Local authorities (LAs) need to evaluate existing structures for, and the costs and benefits of models of delivery of, children’s services and to assess the effectiveness of service delivery. In a climate of continued financial constraint and savings requirements, such checks need to suggest ways of doing what needs to be done without creating financial strain.
Test of assurance evaluation
The test of assurance evaluation considers the extent to which an LA and its partners in other statutory services can demonstrate:
- clarity about how senior management arrangements ensure the safety, physical and mental health, educational, social and emotional needs of children and young people are given due priority in the locality’s wider agendas.
- clarity about how senior management arrangements enable staff to help the LA discharge its statutory duties in an integrated and coherent way
- matching clarity about how far, and in what ways, partnership working with other agencies strengthens the offer made to children and families across communities.
- clarity about how the LA currently discharges and intends to continue to discharge its children’s services functions and be accountable for them from political, professional, legal and corporate perspectives - including where, for example, services are mutualised, run in accordance with another Alternative Delivery Model, or commissioned from external provider.
- the breadth of responsibilities allocated to individual post holders and its impact on their ability to undertake those responsibilities - especially where an LA is considering allocating any additional functions to the director of children’s services or lead member for children’s services posts.
- the proven involvement and experiences of children and young people in local services, including how far their involvement is actively sought and used to ensure high quality services that will meet their needs.
- clarity about child protection systems - ensuring professional leadership and practice is robust, focuses on offering early help and working with other agencies to do so.
- the adequacy, efficiency and effectiveness of local partnership arrangements;
- the LA's relationship with, planning for and necessary interventions in schools, no matter what their varied models of goverance;
- the local safeguarding children board;
- the courts in both the Family and Criminal Justice systems;
- children’s trust or other local partnerships aimed at strengthening agencies’ co-operation arrangements;
- community safety and crime reduction partnerships;
- health and Wellbeing boards and local Healthwatch activity;
- work in the Public Health team for and with children, young people, their families and the wider community;
- youth offending team partnerships and YOT Boards;
- the police, probation and other criminal justice related organisations including those in the NGO sector such as Victim Support, IDVA/ISVA bodies;
- multi-agency public protection arrangements and multi-agency risk assessment conferences and their respective accountabilities;
- the locality’s work on child sexual exploitation and abuse, whether within or beyond the family;
The relationships between already-established services and the locality’s more recent work on the national Troubled Families programme, with families facing multiple challenges and exhibiting multiple vulnerabilities;
Enactment of new legislation including the SEN/D, adoption, foster care’s Staying Put regulations, and other recent developments in Acts including the 2014 Children and Families Act and the Care Act 2012, the latter particularly important at the boundaries between children’s and adults’ services;
Locally determined and “tailored” rather than nationally mandated or one-size fits all issues.

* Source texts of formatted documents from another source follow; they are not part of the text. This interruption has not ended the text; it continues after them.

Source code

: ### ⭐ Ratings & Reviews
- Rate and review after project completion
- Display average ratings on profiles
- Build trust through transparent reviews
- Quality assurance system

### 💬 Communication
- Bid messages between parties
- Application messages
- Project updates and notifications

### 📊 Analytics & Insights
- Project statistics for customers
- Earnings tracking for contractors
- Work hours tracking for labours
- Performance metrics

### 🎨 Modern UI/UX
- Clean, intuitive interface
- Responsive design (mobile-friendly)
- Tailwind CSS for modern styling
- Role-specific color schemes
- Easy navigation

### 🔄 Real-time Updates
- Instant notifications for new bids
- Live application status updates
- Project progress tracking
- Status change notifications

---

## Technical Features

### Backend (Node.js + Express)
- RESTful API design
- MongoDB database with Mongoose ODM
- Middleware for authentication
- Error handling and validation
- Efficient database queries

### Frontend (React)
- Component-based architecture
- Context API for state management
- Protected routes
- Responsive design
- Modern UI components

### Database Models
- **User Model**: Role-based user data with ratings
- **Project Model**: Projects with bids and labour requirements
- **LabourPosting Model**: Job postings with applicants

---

Our associates can support you
Our associates can support you in completing your audit process, including helping you to assess where savings could still be gained if the audit’s findings are to bear weight and children are still to be well served. They have:
- substantial senior management and leadership experience in public sector organisations
- experience in safeguarding, children’s social work and the wider children’s services landscape
- knowledge and experience of evaluative techniques and approaches to both service design and delivery
- an ability to communicate effectively at a high level, both orally and in writing
- a supportive and flexible approach tailored to your requirements
Five phase methodology developed in borough, city and county authorities
- Initiation phase - agreement of methodology, reporting processes, timescales, engagement of the evaluation team and appointment of project leads.
- Research phase - consideration of both national and local contexts; extensive review of national and local documentation; and analysis of local performance data. Joint briefing, preliminary interviews and the use of a questionnaire to key stakeholders and staff.
- Fieldwork phase - focus groups and interviews with individuals across the council and its partners including discussions with stakeholders, services users, key partners and local authority officers.
- Evaluation and reporting phase - analysis of information gathered in the research and fieldwork phases, interim feedback and a final written report to the council containing judgments against the key elements of the test of assurance.
- Reflection and review phase - continuous analysis, consideration and response to emerging information and changing contexts.